II - La poésie au service des idées et du sens
Dans son excès – qui est autant un aveuglement qu’une exigence extrême de Mallarmé vis à vis de lui-même – le
chef de file du Symbolisme oublie que la poésie, au sens de travail du langage, s’est souvent mise au service du sens.
a- La poésie instrument de connaissance : une utopie ?
- Nécessité d’éviter les caricatures qui opposent en poésie le mot et l’idée, la poésie et le savoir, l’émotion artistique
et la réflexion. Nombre de poètes se sont efforcés de les réconcilier.
Ex : la poésie scientifique qui fleurit au XVIe siècle. Du Bartas, Ronsard, « Hymne de l’Automne »,
Nouvelles poésies, 1564.
« Quand l’homme en est touché12, il devient un prophète
Il prédit toute chose avant qu’elle soit faite
Il connaît la nature et les secrets des cieux
Et d’un esprit bouillant s’élève entre les Dieux.
Il connaît la vertu des herbes et des pierres,
Il enferme les vents, il charme les tonnerres
Sciences que le peuple admire et ne sait pas. »
Contrairement à l’affirmation de Mallarmé, la poésie a souvent puisé son inspiration en philosophie. Joindre à la
recherche du beau et de l’expression des sentiments une spéculation sur le sens du monde que l’on trouve par
exemple chez Hugo dans Les Contemplations ou dans le poème « Dieu ».
b- L’écriture poétique instrument d’une idéologie
- Si le poème peut être un discours philosophique et naître d’une recherche philosophique, il peut aussi se mettre au
service d’une idéologie. Principe de la littérature engagée (mettre la parole en gage, au service de quelqu’un)13.
Ex : le modèle absolu du poète engagé : Hugo dans Les Châtiments. Receuil poétique dans lequel le talent
d’Hugo (maîtrise des formes poétiques, des mètres, des différentes postures) : au service de la lutte contre la
dictature de Napoléon III. Chaque livre reprend une formule marquante de la politique de Napoléon III pour la
déconstruire. Par ex : l’ordre est restaurée. Modèle d’un poète dont le texte devient une barricade : « Souvenir de la
nuit du 4 », dont la lecture est indispensable pour le Bac et surtout pour vous14.
Le mot devient second, sa valeur esthétique se subordonne à un autre but (le combat politique, social, religieux), ce
qui n’empêche pas le poète de rechercher la beauté, mais il la conjugue à l’efficacité.
c- Les risques d’une poésie pure qui abolit l’idée.
- Dangers d’une poésie détachée de l’idée et du sens. Tout en recherchant la beauté poétique selon la pensée de
Mallarmé, le poète n’entre-t-il pas dans une impasse ? L’émotion disparaît-elle de la lecture du poème avec la
disparition du repérage possible d’un sens ?
Ex : limites du « sonnet en yx » ou de certains résultats de l’écriture automatique surréaliste.
- Si le mot bannit l’idée, si le verbe se détache du sens, le poète ne court-il pas le risque de perdre aussi son lecteur ?

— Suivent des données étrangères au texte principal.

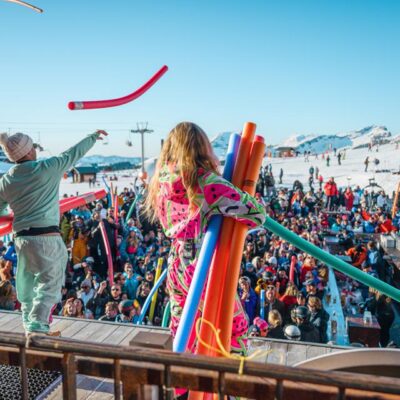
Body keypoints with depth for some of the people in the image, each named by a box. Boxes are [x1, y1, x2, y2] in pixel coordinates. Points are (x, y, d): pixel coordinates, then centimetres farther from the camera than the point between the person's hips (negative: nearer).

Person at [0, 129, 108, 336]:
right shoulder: (46, 168, -7)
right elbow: (74, 153, 4)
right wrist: (94, 136, 17)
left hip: (22, 238, 6)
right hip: (47, 238, -6)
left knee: (28, 284, 18)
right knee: (50, 283, 1)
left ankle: (30, 325, 26)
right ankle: (37, 326, -7)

(Et aussi, malgré tout, une des raisons d’être de la poésie)
11 Un bibelot est un petit objet décoratif qu’on pose sur un meuble ou une table. Il est beau, finement travaillé mais il se définit par
son absence totale d’utilité.
12 « En » désigne l’inspiration divine, que Ronsard appelle « fureur ». Idée que l’esprit d’un dieu (ou de Dieu) descend en lui et
l’inspire. D’où les connaissances et les sciences qu’il possède.

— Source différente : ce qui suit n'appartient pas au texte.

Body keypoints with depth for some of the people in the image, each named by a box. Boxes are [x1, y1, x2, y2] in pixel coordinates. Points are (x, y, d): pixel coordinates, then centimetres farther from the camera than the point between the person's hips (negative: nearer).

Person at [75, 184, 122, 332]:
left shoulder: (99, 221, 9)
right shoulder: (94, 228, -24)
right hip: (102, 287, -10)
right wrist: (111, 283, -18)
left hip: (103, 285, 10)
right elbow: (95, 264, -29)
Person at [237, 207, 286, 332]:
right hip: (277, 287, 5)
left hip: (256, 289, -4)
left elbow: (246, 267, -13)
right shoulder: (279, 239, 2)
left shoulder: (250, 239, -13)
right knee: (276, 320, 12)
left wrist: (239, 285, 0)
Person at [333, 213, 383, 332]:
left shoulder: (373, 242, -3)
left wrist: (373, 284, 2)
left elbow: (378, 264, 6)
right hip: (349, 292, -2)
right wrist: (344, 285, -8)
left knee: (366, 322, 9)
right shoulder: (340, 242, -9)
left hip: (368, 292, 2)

13 Etymologiquement, s’engager, c’est mettre en gage, donner sa parole, autrement dit se lier par un contrat, une promesse à
quelqu’un ou à un groupe. La littérature engagée serait donc celle dans laquelle un écrivain lie son écriture à une idéologie ou à un
combat politique.
14 Lorsqu’il écrit Les Châtiments, Hugo est en exil politique à Guernesey (île anglo-normande).